“If they think these Ab Fab rip-off personas can sustain a series, they are surely deluded.” Read on for the verdict on last night’s TV.
TRINNY & SUSANNAH: FROM BOOM TO BUST, C4
“The duo launch themselves into their pantomimic selves with abandon. The project was initially conceived as a series of short “webisodes”, and shown online; only later were they put together for television, and the joins really show. Everything here is just too big, too generic, too Benny Hill.”
Archie Bland, The Independent
“It wasn’t brilliant, but it was much, much better than it could have been, even allowing for the fact that the pleasure in watching Trinny and Susannah has always been that while they always took their tasks seriously, they took themselves seriously not at all. All in all, a splendid palate cleanser after the heavily larded nonsense of Nigella.”
Lucy Mangan, The Guardian
“A straightforward, sometimes painful comedy caper. The problem was that throughout the whole caper you couldn’t quite silence the little voice telling you that a lot of this might be true.”
Matt Baylis, Daily Express
“If they think these Ab Fab rip-off personas can sustain a series, they are surely deluded…you can only trash your brand once.”
Andrew Billen, The Times
NIGELLA KITCHEN, BBC2
“She’s so happy! She smiles all the time! It is most unappetising! I was deeply drunk and exhausted by the end. How was it for you?”
Lucy Mangan, The Guardian
“It all adds up to a peculiar, but unarguably pleasurable, viewing experience. Potty as she seems, Nigella remains wonderful: comically posh, sexily enthused, and – above all – boldly and inimitably herself.”
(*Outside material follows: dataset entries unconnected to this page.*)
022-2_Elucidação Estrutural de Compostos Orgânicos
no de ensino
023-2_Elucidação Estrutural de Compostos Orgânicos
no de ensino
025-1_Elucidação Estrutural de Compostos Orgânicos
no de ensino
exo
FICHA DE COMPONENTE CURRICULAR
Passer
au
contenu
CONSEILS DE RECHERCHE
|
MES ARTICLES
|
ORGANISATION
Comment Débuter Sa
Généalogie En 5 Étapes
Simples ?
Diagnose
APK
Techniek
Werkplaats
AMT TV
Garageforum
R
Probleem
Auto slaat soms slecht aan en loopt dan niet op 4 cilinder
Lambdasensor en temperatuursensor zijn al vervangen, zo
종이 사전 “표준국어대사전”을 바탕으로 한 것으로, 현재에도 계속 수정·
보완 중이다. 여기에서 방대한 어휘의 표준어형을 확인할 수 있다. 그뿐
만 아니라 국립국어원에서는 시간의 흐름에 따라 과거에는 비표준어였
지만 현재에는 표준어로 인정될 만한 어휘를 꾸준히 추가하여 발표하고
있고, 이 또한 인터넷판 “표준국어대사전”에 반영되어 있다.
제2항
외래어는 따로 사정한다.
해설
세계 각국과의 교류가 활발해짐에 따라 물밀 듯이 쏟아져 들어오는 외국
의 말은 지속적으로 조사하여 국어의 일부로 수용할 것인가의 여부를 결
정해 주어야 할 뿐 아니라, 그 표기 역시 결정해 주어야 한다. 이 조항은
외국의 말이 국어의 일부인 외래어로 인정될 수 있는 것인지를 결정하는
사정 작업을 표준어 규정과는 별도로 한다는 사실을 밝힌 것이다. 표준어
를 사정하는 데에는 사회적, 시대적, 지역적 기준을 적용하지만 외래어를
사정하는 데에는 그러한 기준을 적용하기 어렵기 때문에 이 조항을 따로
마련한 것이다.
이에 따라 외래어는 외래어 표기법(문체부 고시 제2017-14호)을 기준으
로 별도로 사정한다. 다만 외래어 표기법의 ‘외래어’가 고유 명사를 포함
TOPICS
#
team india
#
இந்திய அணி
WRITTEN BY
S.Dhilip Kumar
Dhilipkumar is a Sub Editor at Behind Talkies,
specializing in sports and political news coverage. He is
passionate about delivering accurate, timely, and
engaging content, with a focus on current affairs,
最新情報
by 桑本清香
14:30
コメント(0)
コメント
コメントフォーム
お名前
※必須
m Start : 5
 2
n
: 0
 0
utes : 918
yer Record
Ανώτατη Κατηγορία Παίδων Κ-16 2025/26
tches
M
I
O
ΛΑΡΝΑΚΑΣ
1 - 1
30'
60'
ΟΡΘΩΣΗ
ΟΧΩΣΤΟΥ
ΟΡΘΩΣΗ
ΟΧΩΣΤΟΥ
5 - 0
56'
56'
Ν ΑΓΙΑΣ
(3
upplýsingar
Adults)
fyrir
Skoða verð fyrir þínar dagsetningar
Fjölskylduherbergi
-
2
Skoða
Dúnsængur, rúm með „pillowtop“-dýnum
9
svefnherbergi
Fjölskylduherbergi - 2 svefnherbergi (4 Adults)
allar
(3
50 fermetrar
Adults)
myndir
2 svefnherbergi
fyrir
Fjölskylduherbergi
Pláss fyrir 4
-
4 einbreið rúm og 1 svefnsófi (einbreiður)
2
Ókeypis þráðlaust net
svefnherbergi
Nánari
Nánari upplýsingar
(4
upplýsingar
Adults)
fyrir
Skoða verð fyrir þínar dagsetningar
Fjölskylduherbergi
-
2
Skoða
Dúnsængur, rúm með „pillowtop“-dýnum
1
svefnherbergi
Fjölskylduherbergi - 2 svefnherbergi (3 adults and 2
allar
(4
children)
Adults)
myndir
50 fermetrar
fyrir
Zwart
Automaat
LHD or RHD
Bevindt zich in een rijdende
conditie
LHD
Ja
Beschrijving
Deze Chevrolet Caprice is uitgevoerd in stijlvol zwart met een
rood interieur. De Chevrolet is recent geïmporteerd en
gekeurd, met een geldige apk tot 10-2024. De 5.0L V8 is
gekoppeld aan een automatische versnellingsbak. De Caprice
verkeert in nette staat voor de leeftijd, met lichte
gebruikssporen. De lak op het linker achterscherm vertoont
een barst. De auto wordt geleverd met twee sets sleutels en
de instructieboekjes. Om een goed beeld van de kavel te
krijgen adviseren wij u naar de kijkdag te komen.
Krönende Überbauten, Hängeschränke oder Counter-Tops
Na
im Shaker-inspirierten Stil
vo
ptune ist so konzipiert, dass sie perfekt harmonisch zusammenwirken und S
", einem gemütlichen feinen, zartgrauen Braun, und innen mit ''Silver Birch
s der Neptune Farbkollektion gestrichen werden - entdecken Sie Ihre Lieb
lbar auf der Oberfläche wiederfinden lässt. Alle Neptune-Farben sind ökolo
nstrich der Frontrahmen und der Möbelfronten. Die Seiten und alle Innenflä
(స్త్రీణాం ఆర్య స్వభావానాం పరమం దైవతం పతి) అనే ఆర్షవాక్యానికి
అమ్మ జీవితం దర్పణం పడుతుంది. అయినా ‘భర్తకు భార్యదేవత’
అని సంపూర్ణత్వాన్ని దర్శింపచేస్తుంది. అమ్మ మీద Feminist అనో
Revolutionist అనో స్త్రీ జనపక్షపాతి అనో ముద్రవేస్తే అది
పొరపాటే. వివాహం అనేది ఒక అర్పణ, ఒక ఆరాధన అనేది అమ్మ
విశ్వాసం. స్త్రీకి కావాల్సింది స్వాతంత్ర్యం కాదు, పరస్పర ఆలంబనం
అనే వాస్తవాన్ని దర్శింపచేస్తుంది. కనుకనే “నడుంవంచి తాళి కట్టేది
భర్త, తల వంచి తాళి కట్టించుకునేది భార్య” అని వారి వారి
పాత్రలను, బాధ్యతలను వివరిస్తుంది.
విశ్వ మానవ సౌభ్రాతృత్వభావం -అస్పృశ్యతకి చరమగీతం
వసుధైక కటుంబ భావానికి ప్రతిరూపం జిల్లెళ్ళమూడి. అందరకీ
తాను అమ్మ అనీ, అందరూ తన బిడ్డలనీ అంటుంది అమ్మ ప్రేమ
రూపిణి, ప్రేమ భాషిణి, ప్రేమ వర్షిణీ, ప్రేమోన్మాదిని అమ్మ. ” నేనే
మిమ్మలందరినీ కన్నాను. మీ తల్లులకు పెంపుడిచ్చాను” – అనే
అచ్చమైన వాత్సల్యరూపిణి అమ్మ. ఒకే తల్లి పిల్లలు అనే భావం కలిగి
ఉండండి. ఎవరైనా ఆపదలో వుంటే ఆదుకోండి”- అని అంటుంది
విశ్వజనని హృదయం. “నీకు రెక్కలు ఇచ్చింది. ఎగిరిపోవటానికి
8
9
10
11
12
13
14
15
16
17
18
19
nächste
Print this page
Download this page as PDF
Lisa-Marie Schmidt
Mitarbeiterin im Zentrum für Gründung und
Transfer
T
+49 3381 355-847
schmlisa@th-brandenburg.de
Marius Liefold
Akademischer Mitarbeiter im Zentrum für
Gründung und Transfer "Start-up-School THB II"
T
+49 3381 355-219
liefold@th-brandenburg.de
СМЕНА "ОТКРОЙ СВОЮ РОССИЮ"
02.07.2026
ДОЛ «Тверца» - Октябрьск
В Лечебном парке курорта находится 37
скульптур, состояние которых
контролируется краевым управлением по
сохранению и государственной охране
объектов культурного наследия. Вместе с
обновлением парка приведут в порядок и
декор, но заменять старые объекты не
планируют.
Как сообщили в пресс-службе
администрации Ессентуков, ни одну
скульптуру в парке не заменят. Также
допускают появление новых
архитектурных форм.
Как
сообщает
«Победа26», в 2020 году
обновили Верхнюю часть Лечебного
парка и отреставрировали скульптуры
Archie Bland, The Independent
“They seemed to have reined in all the bits that make half abn hour in Nigella Lawson’s company a treat. The whole affair felt credit-crunched, less of a sensuous treat, more of a domestic science lesson.”
Matt Baylis, Daily Express
“It was very hard to believe, afterwards, that Nigella was not indulging in similar self-parody [as Trinny & Susannah]. But watching Nigella for cooking advice is these days like watching Tommy Cooper for the patter. You tune in for the patter.”